Goal of the exercise: Restate word for word the opening line of the data below and every line after it until the line with "marketingových komunikací.", that line too, but not the pictures.

Page-level text extractions:
------------------------------------------------------------

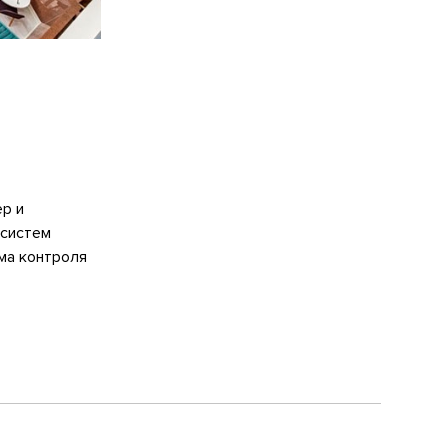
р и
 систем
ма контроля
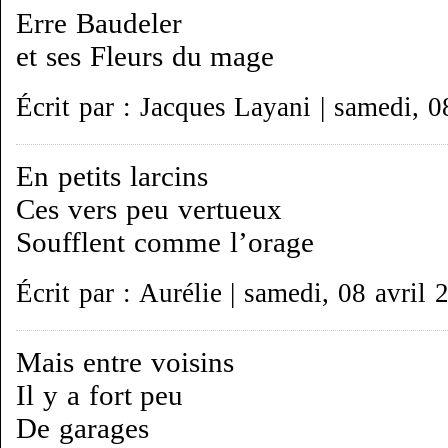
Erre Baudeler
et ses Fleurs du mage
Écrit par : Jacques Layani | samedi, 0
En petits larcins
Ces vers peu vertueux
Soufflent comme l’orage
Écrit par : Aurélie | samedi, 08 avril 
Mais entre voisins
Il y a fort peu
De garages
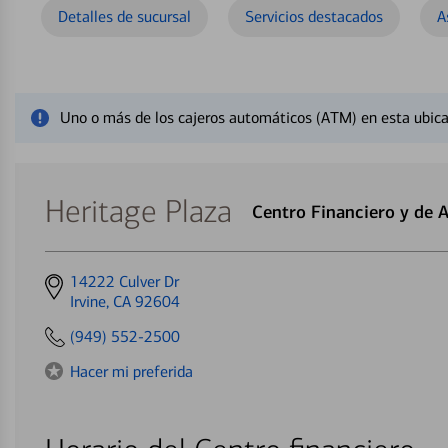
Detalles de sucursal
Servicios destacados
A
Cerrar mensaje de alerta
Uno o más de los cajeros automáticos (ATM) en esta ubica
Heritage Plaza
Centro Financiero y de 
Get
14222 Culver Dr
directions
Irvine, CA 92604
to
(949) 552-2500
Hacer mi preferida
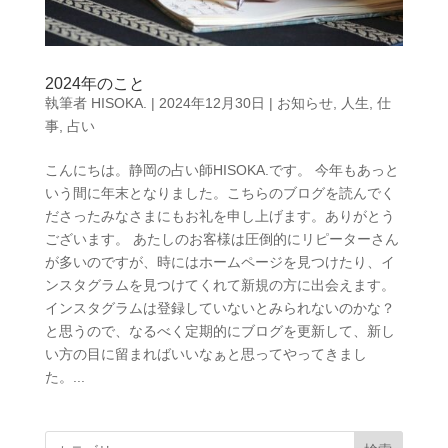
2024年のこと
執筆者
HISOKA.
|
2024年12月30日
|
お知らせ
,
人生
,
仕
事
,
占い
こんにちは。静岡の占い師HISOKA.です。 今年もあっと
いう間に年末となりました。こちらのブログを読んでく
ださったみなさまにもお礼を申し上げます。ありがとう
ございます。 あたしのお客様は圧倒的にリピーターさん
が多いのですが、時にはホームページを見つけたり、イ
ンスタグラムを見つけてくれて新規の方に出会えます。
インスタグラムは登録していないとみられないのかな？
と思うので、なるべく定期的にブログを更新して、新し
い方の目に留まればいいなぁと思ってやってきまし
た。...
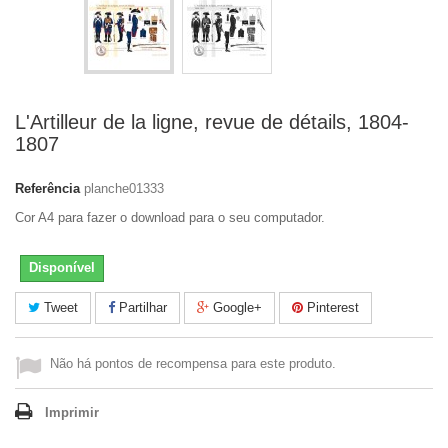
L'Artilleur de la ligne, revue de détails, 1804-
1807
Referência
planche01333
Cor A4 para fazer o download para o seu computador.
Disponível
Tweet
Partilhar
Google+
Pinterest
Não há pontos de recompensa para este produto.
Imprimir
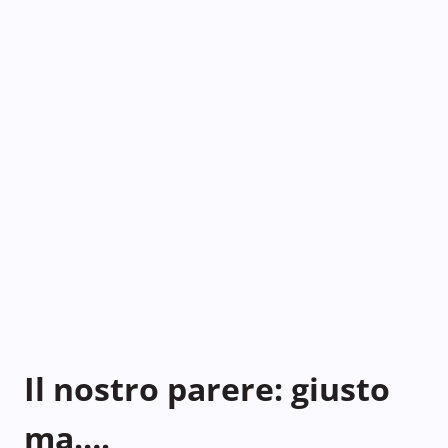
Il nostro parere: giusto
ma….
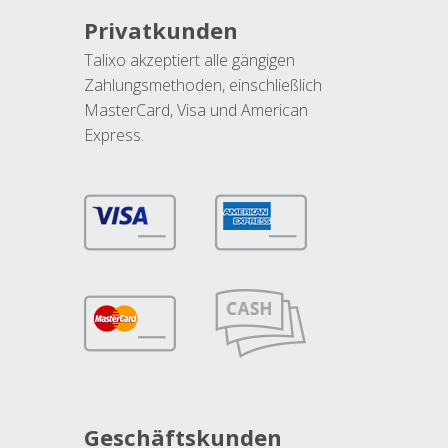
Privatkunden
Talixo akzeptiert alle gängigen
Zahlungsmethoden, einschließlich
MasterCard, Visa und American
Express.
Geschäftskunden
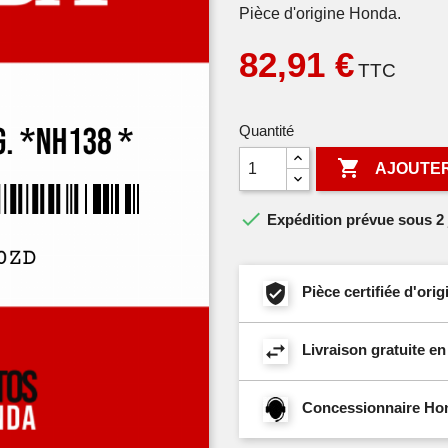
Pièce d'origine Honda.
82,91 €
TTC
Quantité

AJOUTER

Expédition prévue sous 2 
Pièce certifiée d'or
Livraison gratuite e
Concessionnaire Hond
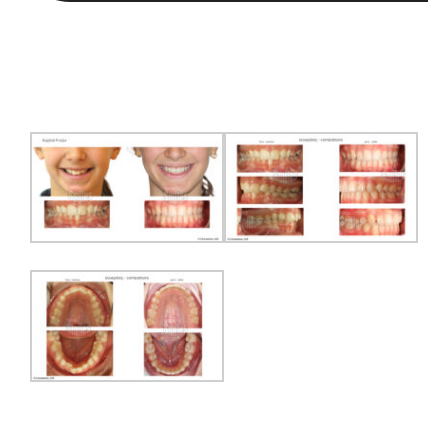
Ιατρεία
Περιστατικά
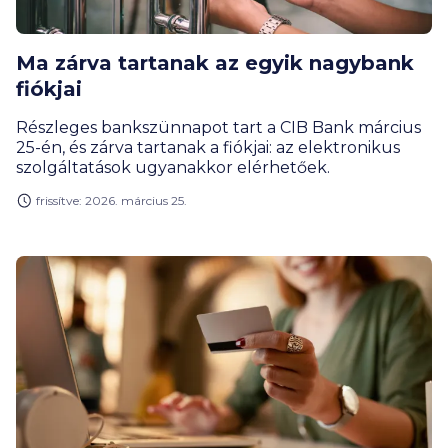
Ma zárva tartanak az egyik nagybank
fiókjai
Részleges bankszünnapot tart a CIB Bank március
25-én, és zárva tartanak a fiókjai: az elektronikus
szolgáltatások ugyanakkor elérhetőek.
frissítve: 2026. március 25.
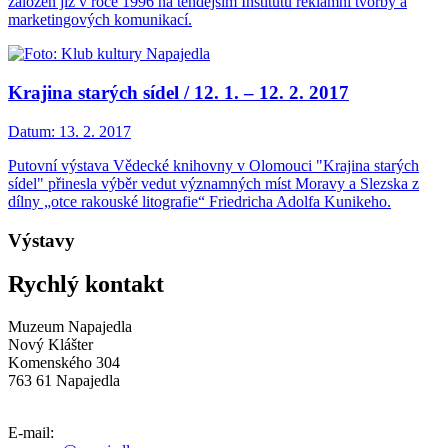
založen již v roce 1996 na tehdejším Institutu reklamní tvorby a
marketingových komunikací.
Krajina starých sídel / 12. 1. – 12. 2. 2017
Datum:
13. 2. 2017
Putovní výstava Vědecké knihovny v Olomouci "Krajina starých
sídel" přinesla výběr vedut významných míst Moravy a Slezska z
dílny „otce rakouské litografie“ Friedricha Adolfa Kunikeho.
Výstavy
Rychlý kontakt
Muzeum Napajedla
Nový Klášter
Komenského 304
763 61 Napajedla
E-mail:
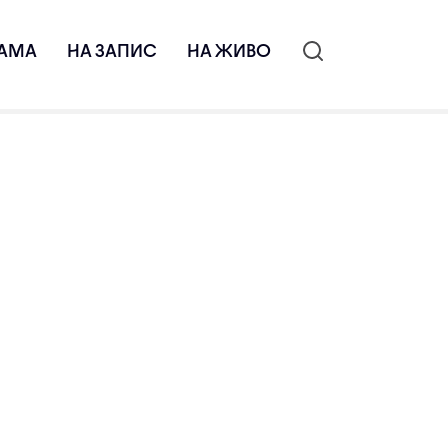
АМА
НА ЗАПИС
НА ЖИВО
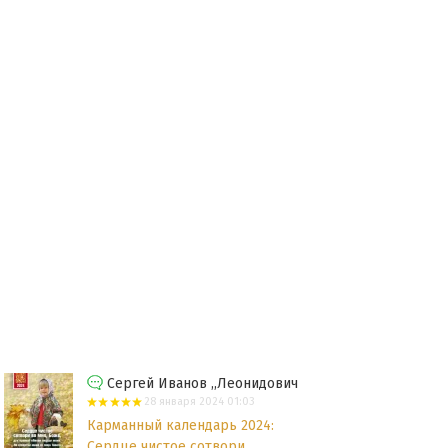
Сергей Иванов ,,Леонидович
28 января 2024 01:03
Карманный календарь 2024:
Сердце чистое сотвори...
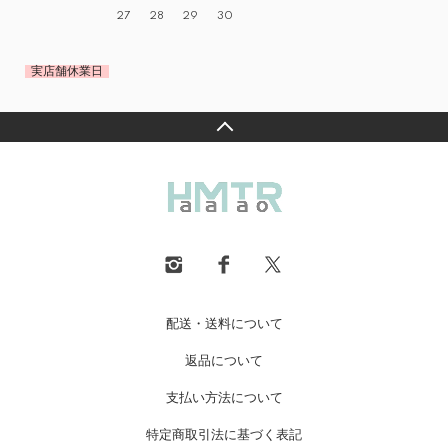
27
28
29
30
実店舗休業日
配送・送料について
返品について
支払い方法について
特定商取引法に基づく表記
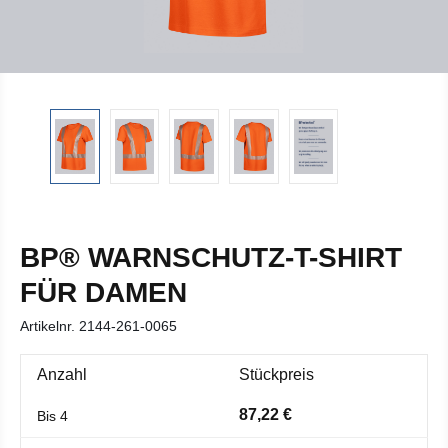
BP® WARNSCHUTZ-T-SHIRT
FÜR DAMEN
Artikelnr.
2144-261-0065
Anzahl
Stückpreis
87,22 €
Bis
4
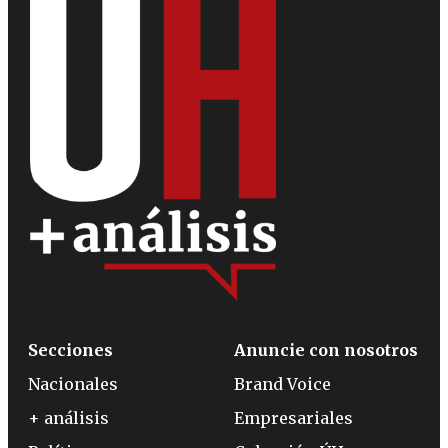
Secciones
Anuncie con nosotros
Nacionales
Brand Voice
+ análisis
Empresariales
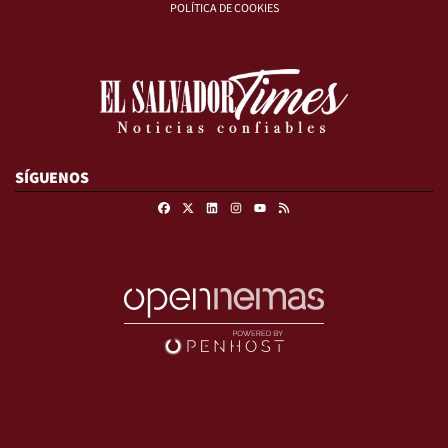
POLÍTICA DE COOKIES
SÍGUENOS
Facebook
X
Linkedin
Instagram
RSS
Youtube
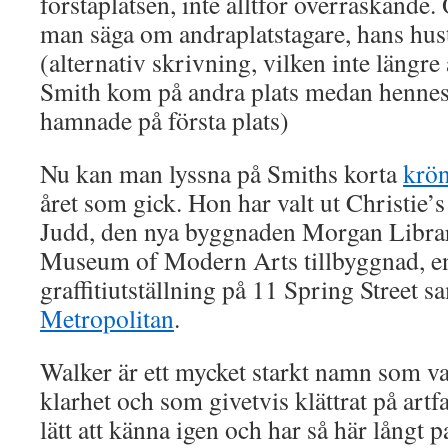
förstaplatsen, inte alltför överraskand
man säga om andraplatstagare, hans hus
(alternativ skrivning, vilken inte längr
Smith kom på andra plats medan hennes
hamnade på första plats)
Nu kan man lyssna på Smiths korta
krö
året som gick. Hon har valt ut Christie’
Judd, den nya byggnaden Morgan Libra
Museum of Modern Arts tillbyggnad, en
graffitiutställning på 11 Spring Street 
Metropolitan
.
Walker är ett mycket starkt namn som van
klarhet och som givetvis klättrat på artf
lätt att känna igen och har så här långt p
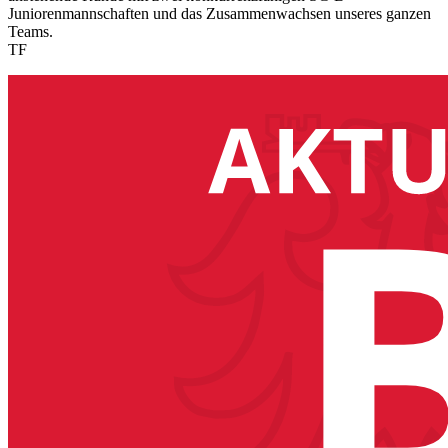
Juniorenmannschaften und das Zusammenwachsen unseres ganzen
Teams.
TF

------------------------------------------------------------

Completed exercise:
р и
 систем
ма контроля
Erre Baudeler
et ses Fleurs du mage
Écrit par : Jacques Layani | samedi, 0
En petits larcins
Ces vers peu vertueux
Soufflent comme l’orage
Écrit par : Aurélie | samedi, 08 avril 
Mais entre voisins
Il y a fort peu
De garages
Detalles de sucursal
Servicios destacados
A
Cerrar mensaje de alerta
Uno o más de los cajeros automáticos (ATM) en esta ubica
Heritage Plaza
Centro Financiero y de 
Get
14222 Culver Dr
directions
Irvine, CA 92604
to
(949) 552-2500
Hacer mi preferida
2024年のこと
執筆者
HISOKA.
|
2024年12月30日
|
お知らせ
,
人生
,
仕
事
,
占い
こんにちは。静岡の占い師HISOKA.です。 今年もあっと
いう間に年末となりました。こちらのブログを読んでく
ださったみなさまにもお礼を申し上げます。ありがとう
ございます。 あたしのお客様は圧倒的にリピーターさん
が多いのですが、時にはホームページを見つけたり、イ
ンスタグラムを見つけてくれて新規の方に出会えます。
インスタグラムは登録していないとみられないのかな？
と思うので、なるべく定期的にブログを更新して、新し
い方の目に留まればいいなぁと思ってやってきまし
た。...
L'Artilleur de la ligne, revue de détails, 1804-
1807
Referência
planche01333
Cor A4 para fazer o download para o seu computador.
Disponível
Tweet
Partilhar
Google+
Pinterest
Não há pontos de recompensa para este produto.
Imprimir
Il nostro parere: giusto
ma….
Privatkunden
Talixo akzeptiert alle gängigen
Zahlungsmethoden, einschließlich
MasterCard, Visa und American
Express.
Geschäftskunden
Pièce d'origine Honda.
82,91 €
TTC
Quantité

AJOUTER

Expédition prévue sous 2 
Pièce certifiée d'or
Livraison gratuite e
Concessionnaire Hond
Ιατρεία
Περιστατικά
Ma zárva tartanak az egyik nagybank
fiókjai
Részleges bankszünnapot tart a CIB Bank március
25-én, és zárva tartanak a fiókjai: az elektronikus
szolgáltatások ugyanakkor elérhetőek.
frissítve: 2026. március 25.
založen již v roce 1996 na tehdejším Institutu reklamní tvorby a
marketingových komunikací.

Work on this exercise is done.